Lokern virus

Virus classification
- (unranked): Virus
- Realm: Riboviria
- Kingdom: Orthornavirae
- Phylum: Negarnaviricota
- Class: Bunyaviricetes
- Order: Elliovirales
- Family: Peribunyaviridae
- Genus: Orthobunyavirus
- Species: Bunyamwera orthobunyavirus
- Virus: Lokern virus

= Lokern virus =

RNA virus

Lokern virus (LOKV) is a single-stranded, negative sense, tri-segmented RNA virus. It is a subtype of the Bunyamwera virus (BUNV) and closely related to the Main Drain virus (MDV). The virus is a natural reassortment that received its S and L segments from MDV while its M segment shows a relatively low percentage of nucleotide identity in relation to any other orthobunyavirus, suggesting it came from an unknown or extinct virus.

== Transmission ==
The primary form of transmission for LOKV is through mosquitoes.

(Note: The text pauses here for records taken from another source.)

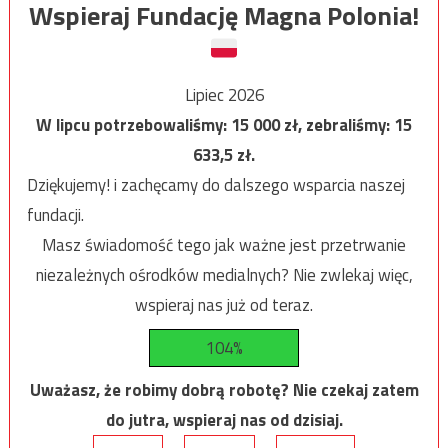
Wspieraj Fundację Magna Polonia!
Lipiec 2026
W lipcu potrzebowaliśmy:
15 000
zł, zebraliśmy:
15
633,5
zł.
Dziękujemy! i zachęcamy do dalszego wsparcia naszej
fundacji.
Masz świadomość tego jak ważne jest przetrwanie
niezależnych ośrodków medialnych? Nie zwlekaj więc,
wspieraj nas już od teraz.
104%
Uważasz, że robimy dobrą robotę? Nie czekaj zatem
do jutra, wspieraj nas od dzisiaj.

Multiple species of mosquitoes have been discovered with the ability to transmit the virus including Culex tarsalis, Aedes nigromaculis, Aedes melanimon, Culiseta inornata, and Culicoides variipennis. Other than mosquitoes, the virus has been found in horses, cows, and dogs in Mexico.

== Geography ==
Lokern virus has been found throughout Mexico and the western United States. Additional isolates have been discovered in Texas and Colorado from mosquitoes and culicoides, respectively. Other states that have shown a presence of the virus include New Mexico and Utah. A study conducted in Mexico also found horses, cows, and dogs with lokern virus antibodies present.

== Effects in humans ==
The virus has been poorly studied and the effects of the virus on humans is currently unknown. Antibodies have been found within human patients that lived in the same area that the virus was discovered.

== History ==
Lokern virus was first isolated in 1962 by Robert P. Scrivani in California from Culex tarsalis mosquitoes.